The inside of that surround has a 2x base.....I was going to use coated screws. Additionally...the inside is getting primered and painted......

Do I want to put down a layer of felt between the sheathing and surround?


----------



## dougger222 (Feb 25, 2011)

I've never had a cricket made for a specific job just make then as needed out of wood and shingle them in. 

We alway run ice and water shield around the chimney and cricket and used closed valley on the cricket.

One trick is to kick your valleys out at least a couple inches on both sides of the chase. Depending on the size of the cricket we go as fas as 6 inches on some. We've seen some crickets were they are either flush to the top corners and some are actually short of the top corners and they can leak or be tough on your siding as the run will be forced to run on it. 

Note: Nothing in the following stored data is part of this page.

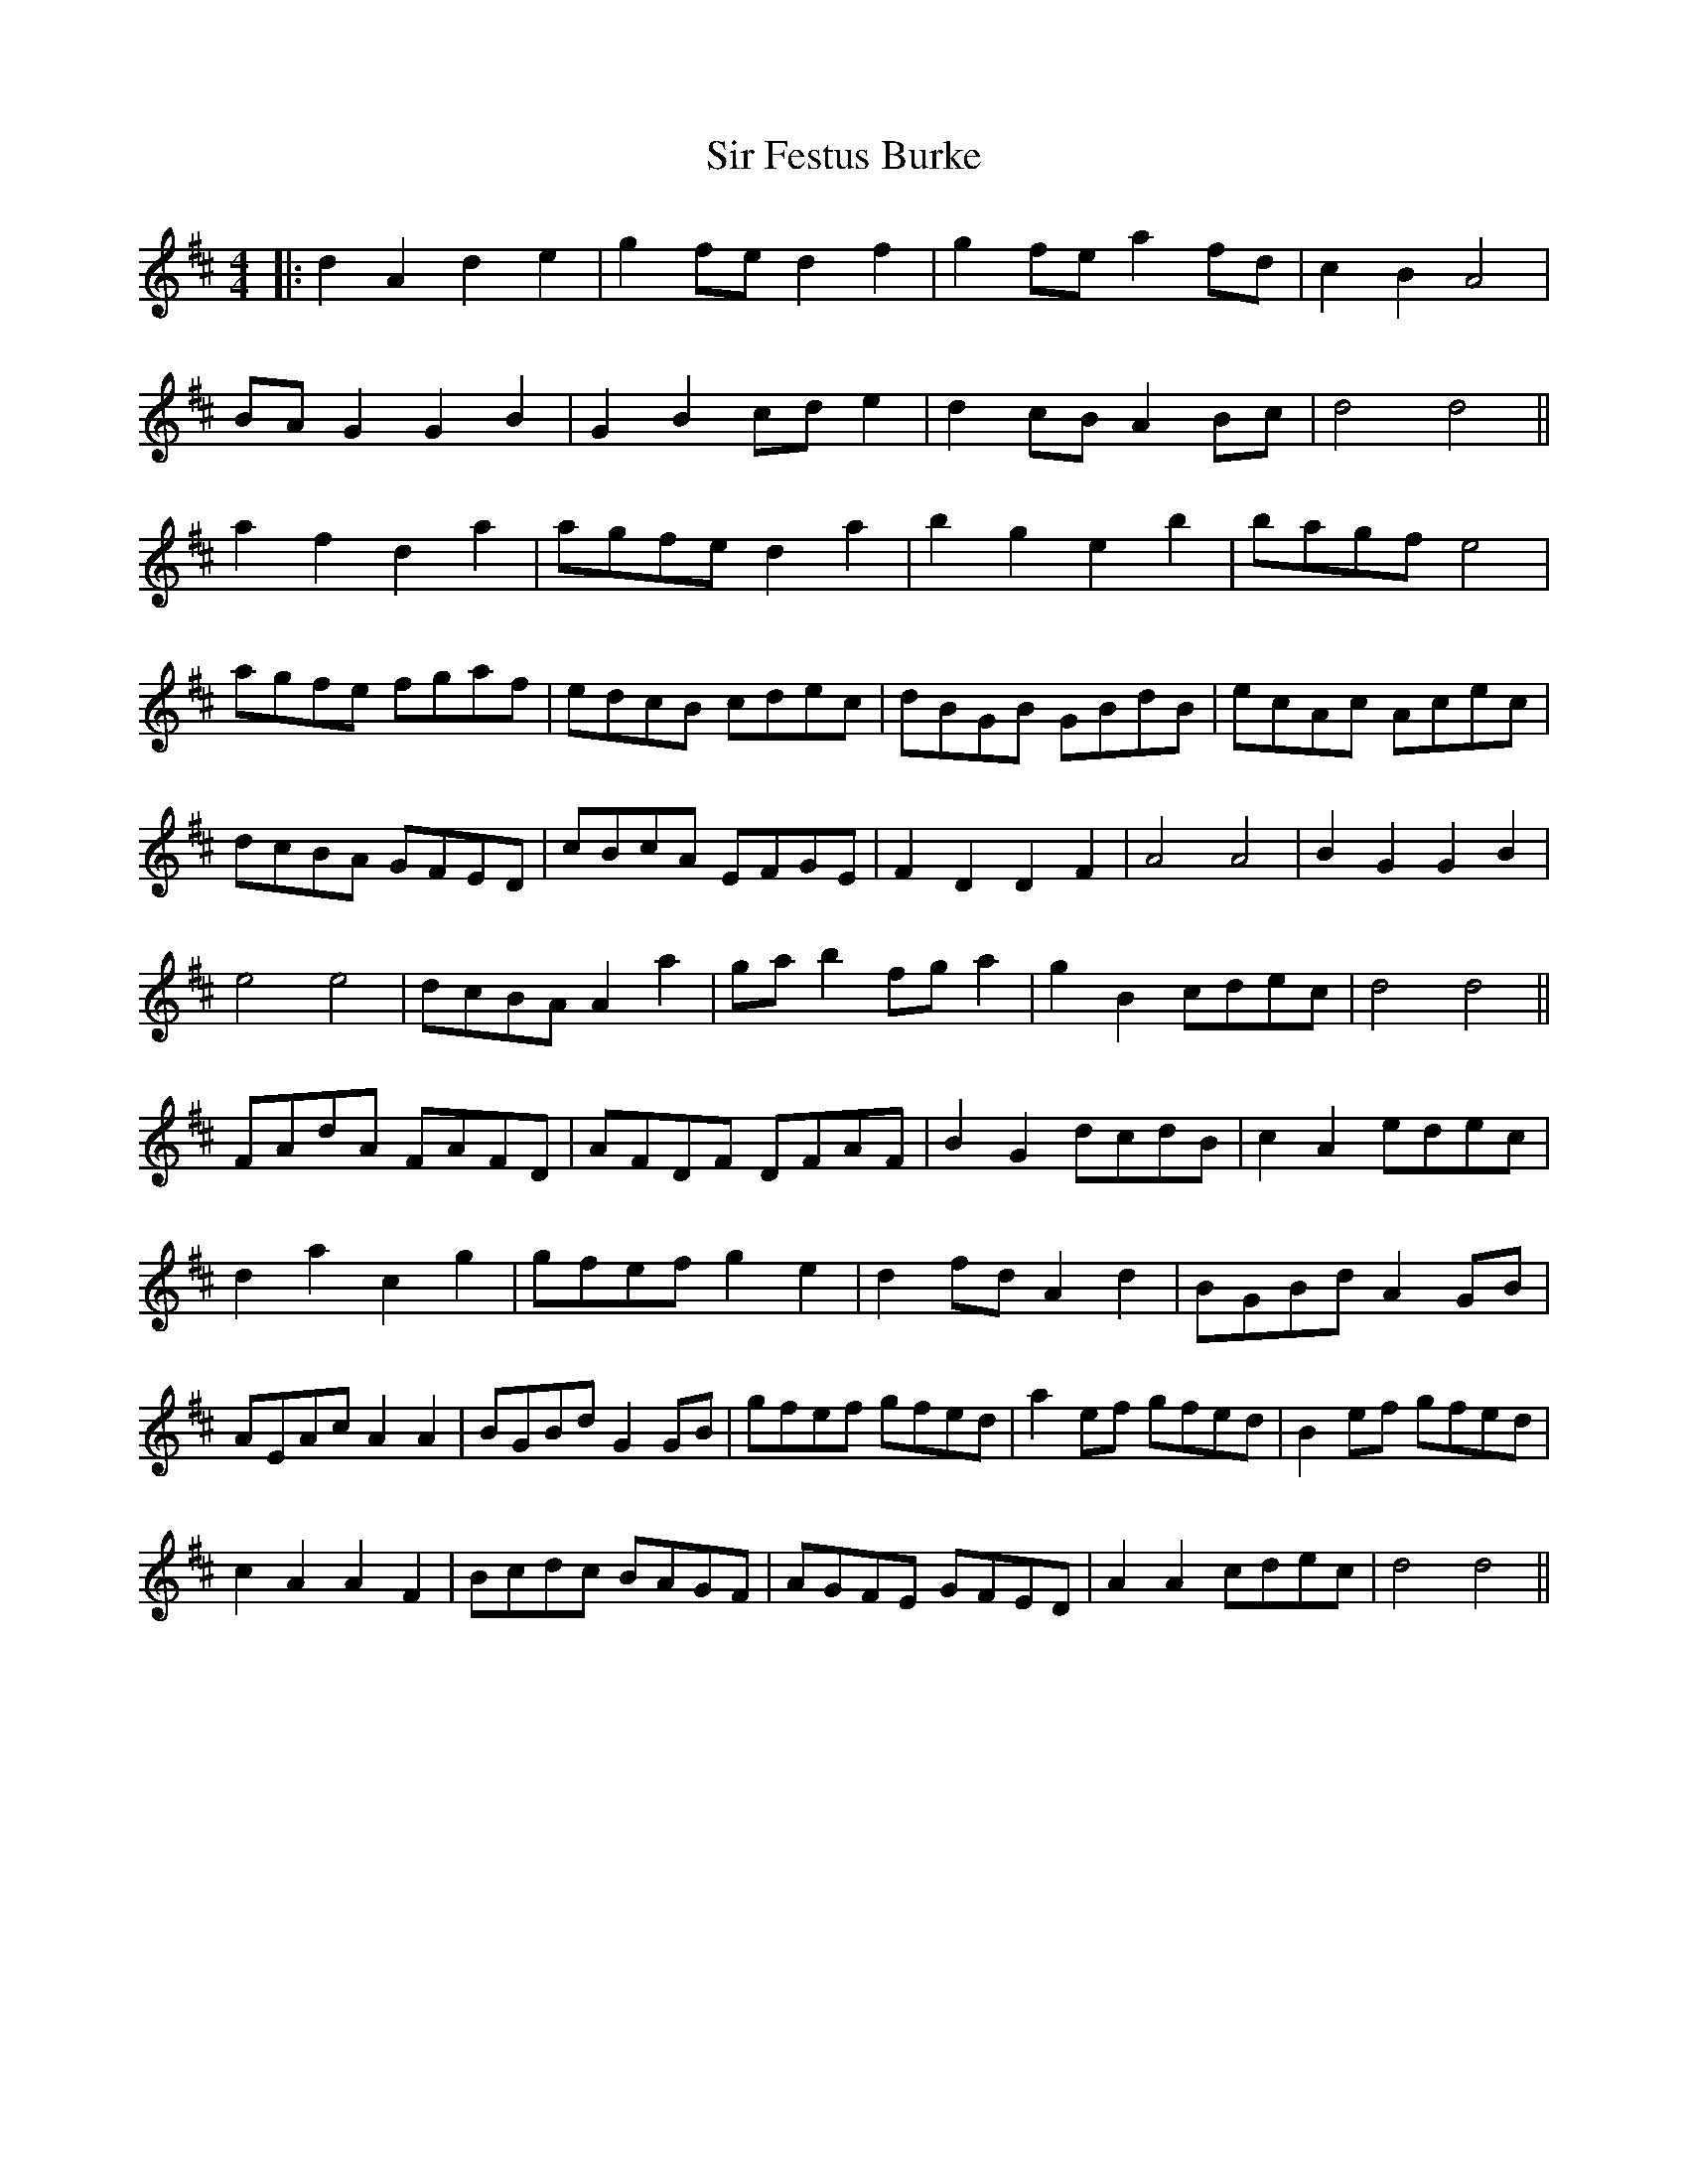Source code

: X: 37169
T: Sir Festus Burke
R: hornpipe
M: 4/4
K: Dmajor
|:d2A2 d2e2|g2fe d2f2|g2fe a2fd|c2B2 A4|
BAG2 G2B2|G2B2 cde2|d2cB A2Bc|d4d4||
a2f2 d2a2|agfe d2a2|b2g2 e2b2|bagf e4|
agfe fgaf|edcB cdec|dBGB GBdB|ecAc Acec|
dcBA GFED|cBcA EFGE|F2D2 D2F2|A4A4|B2G2 G2B2|
e4e4|dcBA A2a2|gab2 fga2|g2B2 cdec|d4d4||
FAdA FAFD|AFDF DFAF|B2G2 dcdB|c2A2 edec|
d2a2 c2g2|gfef g2e2|d2fd A2d2|BGBd A2GB|
AEAc A2A2|BGBd G2GB|gfef gfed|a2ef gfed|B2ef gfed|
c2A2 A2F2|Bcdc BAGF|AGFE GFED|A2A2 cdec|d4d4||

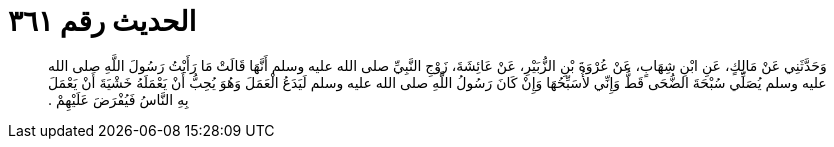 
= الحديث رقم ٣٦١

[quote.hadith]
وَحَدَّثَنِي عَنْ مَالِكٍ، عَنِ ابْنِ شِهَابٍ، عَنْ عُرْوَةَ بْنِ الزُّبَيْرِ، عَنْ عَائِشَةَ، زَوْجِ النَّبِيِّ صلى الله عليه وسلم أَنَّهَا قَالَتْ مَا رَأَيْتُ رَسُولَ اللَّهِ صلى الله عليه وسلم يُصَلِّي سُبْحَةَ الضُّحَى قَطُّ وَإِنِّي لأُسَبِّحُهَا وَإِنْ كَانَ رَسُولُ اللَّهِ صلى الله عليه وسلم لَيَدَعُ الْعَمَلَ وَهُوَ يُحِبُّ أَنْ يَعْمَلَهُ خَشْيَةَ أَنْ يَعْمَلَ بِهِ النَّاسُ فَيُفْرَضَ عَلَيْهِمْ ‏.‏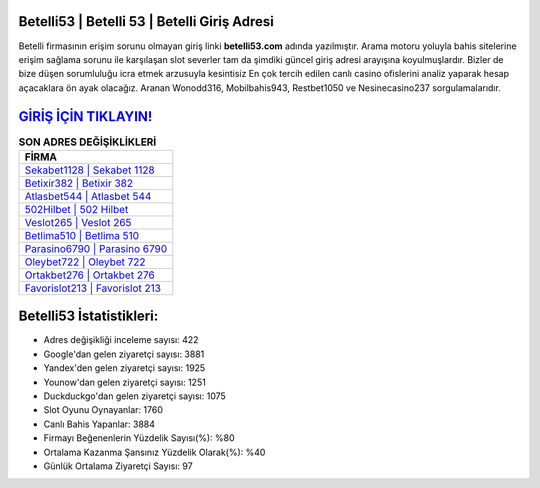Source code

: ﻿Betelli53 | Betelli 53 | Betelli Giriş Adresi
===================================

.. image:: images/betelli-giris.jpg
   :width: 600
   
Betelli firmasının erişim sorunu olmayan giriş linki **betelli53.com** adında yazılmıştır. Arama motoru yoluyla bahis sitelerine erişim sağlama sorunu ile karşılaşan slot severler tam da şimdiki güncel giriş adresi arayışına koyulmuşlardır. Bizler de bize düşen sorumluluğu icra etmek arzusuyla kesintisiz En çok tercih edilen canlı casino ofislerini analiz yaparak hesap açacaklara ön ayak olacağız. Aranan Wonodd316, Mobilbahis943, Restbet1050 ve Nesinecasino237 sorgulamalarıdır.

`GİRİŞ İÇİN TIKLAYIN! <https://urlday.cc/git>`_
==============

.. list-table:: **SON ADRES DEĞİŞİKLİKLERİ**
   :widths: 100
   :header-rows: 1

   * - FİRMA
   * - `Sekabet1128 | Sekabet 1128 <sekabet1128-sekabet-1128-sekabet-giris-adresi.html>`_
   * - `Betixir382 | Betixir 382 <betixir382-betixir-382-betixir-giris-adresi.html>`_
   * - `Atlasbet544 | Atlasbet 544 <atlasbet544-atlasbet-544-atlasbet-giris-adresi.html>`_	 
   * - `502Hilbet | 502 Hilbet <502hilbet-502-hilbet-hilbet-giris-adresi.html>`_	 
   * - `Veslot265 | Veslot 265 <veslot265-veslot-265-veslot-giris-adresi.html>`_ 
   * - `Betlima510 | Betlima 510 <betlima510-betlima-510-betlima-giris-adresi.html>`_
   * - `Parasino6790 | Parasino 6790 <parasino6790-parasino-6790-parasino-giris-adresi.html>`_	 
   * - `Oleybet722 | Oleybet 722 <oleybet722-oleybet-722-oleybet-giris-adresi.html>`_
   * - `Ortakbet276 | Ortakbet 276 <ortakbet276-ortakbet-276-ortakbet-giris-adresi.html>`_
   * - `Favorislot213 | Favorislot 213 <favorislot213-favorislot-213-favorislot-giris-adresi.html>`_
	 
Betelli53 İstatistikleri:
===================================	 
* Adres değişikliği inceleme sayısı: 422
* Google'dan gelen ziyaretçi sayısı: 3881
* Yandex'den gelen ziyaretçi sayısı: 1925
* Younow'dan gelen ziyaretçi sayısı: 1251
* Duckduckgo'dan gelen ziyaretçi sayısı: 1075
* Slot Oyunu Oynayanlar: 1760
* Canlı Bahis Yapanlar: 3884
* Firmayı Beğenenlerin Yüzdelik Sayısı(%): %80
* Ortalama Kazanma Şansınız Yüzdelik Olarak(%): %40
* Günlük Ortalama Ziyaretçi Sayısı: 97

Although your not forced to install a cricket or saddle on a roof penetration under 30 inches it's still not a bad idea. Code simply states 30 or more inches...


----------



## ddawg16 (Aug 15, 2011)

joecaption said:


> http://www.lowes.com/cd_Install+a+Ridge+Vent_798471914_
> 
> Going to have to build your own cricket.
> 
> ...


2' of Peak? Per my drawings (done by an architect)....my surround is about a foot from the ridge peak.

And....per the drawings....it says 

METAL CHIMNEY CRICKET MINIMUM 26 GA. GI.

At this point my thinking is....make one out of wood and cover with metal....correct?

Joe....on the Z moulding....I'm not quite grasping what your describing....can you expand?


----------



## mae-ling (Dec 9, 2011)

I used to have a tin shop that would bend up whatever I needed in many diff colours, materials


----------



## joecaption (Nov 30, 2011)

Looks like this. It keeps the water out from behind the siding and trim.

Unless you have a brake, a shear, HD snips, seamers, skip the metal roof and just do a shingled one. 

Nothing wrong with a metal one, just more complacated then it needs to be.

I suggested the 2' to make 100% sure it's far enough away from the peak to allow for that cricket and popper running of the shingle caps.


----------